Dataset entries
== Segment start ==

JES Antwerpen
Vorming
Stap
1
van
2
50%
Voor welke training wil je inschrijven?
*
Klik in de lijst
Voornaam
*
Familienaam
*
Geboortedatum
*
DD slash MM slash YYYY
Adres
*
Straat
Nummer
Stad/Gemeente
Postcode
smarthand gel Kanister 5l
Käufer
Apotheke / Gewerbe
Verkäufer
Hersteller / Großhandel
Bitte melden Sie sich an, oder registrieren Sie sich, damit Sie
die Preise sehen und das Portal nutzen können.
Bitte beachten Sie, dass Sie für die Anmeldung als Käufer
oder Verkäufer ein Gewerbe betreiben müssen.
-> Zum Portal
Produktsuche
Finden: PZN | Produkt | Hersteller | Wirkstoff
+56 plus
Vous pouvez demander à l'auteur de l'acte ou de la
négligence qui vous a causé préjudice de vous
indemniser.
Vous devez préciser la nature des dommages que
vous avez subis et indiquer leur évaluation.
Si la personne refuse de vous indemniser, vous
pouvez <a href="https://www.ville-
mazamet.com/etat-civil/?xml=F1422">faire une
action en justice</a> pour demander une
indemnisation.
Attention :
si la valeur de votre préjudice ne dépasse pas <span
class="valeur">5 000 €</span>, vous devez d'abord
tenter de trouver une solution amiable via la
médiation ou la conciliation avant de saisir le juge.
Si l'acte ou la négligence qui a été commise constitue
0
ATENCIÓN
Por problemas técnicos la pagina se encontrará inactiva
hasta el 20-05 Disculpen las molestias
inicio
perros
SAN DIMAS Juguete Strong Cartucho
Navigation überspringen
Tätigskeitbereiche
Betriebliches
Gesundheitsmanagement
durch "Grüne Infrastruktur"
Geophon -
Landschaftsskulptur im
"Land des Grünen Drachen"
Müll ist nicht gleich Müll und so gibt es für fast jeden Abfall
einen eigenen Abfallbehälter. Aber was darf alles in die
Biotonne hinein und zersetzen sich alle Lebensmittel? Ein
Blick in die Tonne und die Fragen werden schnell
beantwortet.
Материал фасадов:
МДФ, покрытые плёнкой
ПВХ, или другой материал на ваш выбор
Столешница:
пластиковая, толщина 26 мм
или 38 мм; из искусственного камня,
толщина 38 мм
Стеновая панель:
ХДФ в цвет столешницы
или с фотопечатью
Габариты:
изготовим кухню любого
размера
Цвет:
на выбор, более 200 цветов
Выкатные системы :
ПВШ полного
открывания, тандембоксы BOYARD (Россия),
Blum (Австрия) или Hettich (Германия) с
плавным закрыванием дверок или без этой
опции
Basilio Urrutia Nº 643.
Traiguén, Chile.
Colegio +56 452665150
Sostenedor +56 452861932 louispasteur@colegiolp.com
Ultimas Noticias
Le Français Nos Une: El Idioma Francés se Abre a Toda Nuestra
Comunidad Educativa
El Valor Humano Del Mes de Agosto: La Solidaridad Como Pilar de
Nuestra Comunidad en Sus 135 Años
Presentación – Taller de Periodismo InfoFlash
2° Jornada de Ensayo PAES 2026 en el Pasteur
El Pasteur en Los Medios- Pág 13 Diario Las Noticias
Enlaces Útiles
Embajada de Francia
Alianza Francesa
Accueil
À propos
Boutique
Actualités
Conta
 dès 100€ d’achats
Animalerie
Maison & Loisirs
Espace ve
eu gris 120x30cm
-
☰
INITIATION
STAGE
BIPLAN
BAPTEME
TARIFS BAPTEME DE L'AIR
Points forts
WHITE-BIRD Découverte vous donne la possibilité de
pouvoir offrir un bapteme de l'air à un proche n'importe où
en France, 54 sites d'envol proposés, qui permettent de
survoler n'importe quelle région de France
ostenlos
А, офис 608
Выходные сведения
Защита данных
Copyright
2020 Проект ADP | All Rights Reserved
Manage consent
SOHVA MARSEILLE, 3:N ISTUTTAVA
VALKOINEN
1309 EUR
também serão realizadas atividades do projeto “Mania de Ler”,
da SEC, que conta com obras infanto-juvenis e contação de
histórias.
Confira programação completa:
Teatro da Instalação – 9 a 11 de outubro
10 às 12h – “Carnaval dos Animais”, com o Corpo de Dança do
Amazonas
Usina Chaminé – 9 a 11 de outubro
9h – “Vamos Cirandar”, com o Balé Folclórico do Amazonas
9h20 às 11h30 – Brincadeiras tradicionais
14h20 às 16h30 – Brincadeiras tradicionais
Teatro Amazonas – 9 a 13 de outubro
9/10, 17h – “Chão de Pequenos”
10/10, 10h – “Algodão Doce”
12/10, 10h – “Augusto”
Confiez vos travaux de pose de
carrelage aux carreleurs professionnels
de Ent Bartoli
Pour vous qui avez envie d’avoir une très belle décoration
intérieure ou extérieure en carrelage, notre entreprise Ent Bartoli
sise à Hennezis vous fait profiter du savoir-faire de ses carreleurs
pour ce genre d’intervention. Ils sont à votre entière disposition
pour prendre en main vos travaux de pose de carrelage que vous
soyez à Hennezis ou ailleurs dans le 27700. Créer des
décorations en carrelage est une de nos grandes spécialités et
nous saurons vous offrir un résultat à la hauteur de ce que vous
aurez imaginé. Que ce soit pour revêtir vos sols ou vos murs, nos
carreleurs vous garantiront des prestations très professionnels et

== Segment end ==

> [WORK ITEM]
Please repeat every entry, exactly as it was written.

> [REPLY]
JES Antwerpen
Vorming
Stap
1
van
2
50%
Voor welke training wil je inschrijven?
*
Klik in de lijst
Voornaam
*
Familienaam
*
Geboortedatum
*
DD slash MM slash YYYY
Adres
*
Straat
Nummer
Stad/Gemeente
Postcode
smarthand gel Kanister 5l
Käufer
Apotheke / Gewerbe
Verkäufer
Hersteller / Großhandel
Bitte melden Sie sich an, oder registrieren Sie sich, damit Sie
die Preise sehen und das Portal nutzen können.
Bitte beachten Sie, dass Sie für die Anmeldung als Käufer
oder Verkäufer ein Gewerbe betreiben müssen.
-> Zum Portal
Produktsuche
Finden: PZN | Produkt | Hersteller | Wirkstoff
+56 plus
Vous pouvez demander à l'auteur de l'acte ou de la
négligence qui vous a causé préjudice de vous
indemniser.
Vous devez préciser la nature des dommages que
vous avez subis et indiquer leur évaluation.
Si la personne refuse de vous indemniser, vous
pouvez <a href="https://www.ville-
mazamet.com/etat-civil/?xml=F1422">faire une
action en justice</a> pour demander une
indemnisation.
Attention :
si la valeur de votre préjudice ne dépasse pas <span
class="valeur">5 000 €</span>, vous devez d'abord
tenter de trouver une solution amiable via la
médiation ou la conciliation avant de saisir le juge.
Si l'acte ou la négligence qui a été commise constitue
0
ATENCIÓN
Por problemas técnicos la pagina se encontrará inactiva
hasta el 20-05 Disculpen las molestias
inicio
perros
SAN DIMAS Juguete Strong Cartucho
Navigation überspringen
Tätigskeitbereiche
Betriebliches
Gesundheitsmanagement
durch "Grüne Infrastruktur"
Geophon -
Landschaftsskulptur im
"Land des Grünen Drachen"
Müll ist nicht gleich Müll und so gibt es für fast jeden Abfall
einen eigenen Abfallbehälter. Aber was darf alles in die
Biotonne hinein und zersetzen sich alle Lebensmittel? Ein
Blick in die Tonne und die Fragen werden schnell
beantwortet.
Материал фасадов:
МДФ, покрытые плёнкой
ПВХ, или другой материал на ваш выбор
Столешница:
пластиковая, толщина 26 мм
или 38 мм; из искусственного камня,
толщина 38 мм
Стеновая панель:
ХДФ в цвет столешницы
или с фотопечатью
Габариты:
изготовим кухню любого
размера
Цвет:
на выбор, более 200 цветов
Выкатные системы :
ПВШ полного
открывания, тандембоксы BOYARD (Россия),
Blum (Австрия) или Hettich (Германия) с
плавным закрыванием дверок или без этой
опции
Basilio Urrutia Nº 643.
Traiguén, Chile.
Colegio +56 452665150
Sostenedor +56 452861932 louispasteur@colegiolp.com
Ultimas Noticias
Le Français Nos Une: El Idioma Francés se Abre a Toda Nuestra
Comunidad Educativa
El Valor Humano Del Mes de Agosto: La Solidaridad Como Pilar de
Nuestra Comunidad en Sus 135 Años
Presentación – Taller de Periodismo InfoFlash
2° Jornada de Ensayo PAES 2026 en el Pasteur
El Pasteur en Los Medios- Pág 13 Diario Las Noticias
Enlaces Útiles
Embajada de Francia
Alianza Francesa
Accueil
À propos
Boutique
Actualités
Conta
 dès 100€ d’achats
Animalerie
Maison & Loisirs
Espace ve
eu gris 120x30cm
-
☰
INITIATION
STAGE
BIPLAN
BAPTEME
TARIFS BAPTEME DE L'AIR
Points forts
WHITE-BIRD Découverte vous donne la possibilité de
pouvoir offrir un bapteme de l'air à un proche n'importe où
en France, 54 sites d'envol proposés, qui permettent de
survoler n'importe quelle région de France
ostenlos
А, офис 608
Выходные сведения
Защита данных
Copyright
2020 Проект ADP | All Rights Reserved
Manage consent
SOHVA MARSEILLE, 3:N ISTUTTAVA
VALKOINEN
1309 EUR
também serão realizadas atividades do projeto “Mania de Ler”,
da SEC, que conta com obras infanto-juvenis e contação de
histórias.
Confira programação completa:
Teatro da Instalação – 9 a 11 de outubro
10 às 12h – “Carnaval dos Animais”, com o Corpo de Dança do
Amazonas
Usina Chaminé – 9 a 11 de outubro
9h – “Vamos Cirandar”, com o Balé Folclórico do Amazonas
9h20 às 11h30 – Brincadeiras tradicionais
14h20 às 16h30 – Brincadeiras tradicionais
Teatro Amazonas – 9 a 13 de outubro
9/10, 17h – “Chão de Pequenos”
10/10, 10h – “Algodão Doce”
12/10, 10h – “Augusto”
Confiez vos travaux de pose de
carrelage aux carreleurs professionnels
de Ent Bartoli
Pour vous qui avez envie d’avoir une très belle décoration
intérieure ou extérieure en carrelage, notre entreprise Ent Bartoli
sise à Hennezis vous fait profiter du savoir-faire de ses carreleurs
pour ce genre d’intervention. Ils sont à votre entière disposition
pour prendre en main vos travaux de pose de carrelage que vous
soyez à Hennezis ou ailleurs dans le 27700. Créer des
décorations en carrelage est une de nos grandes spécialités et
nous saurons vous offrir un résultat à la hauteur de ce que vous
aurez imaginé. Que ce soit pour revêtir vos sols ou vos murs, nos
carreleurs vous garantiront des prestations très professionnels et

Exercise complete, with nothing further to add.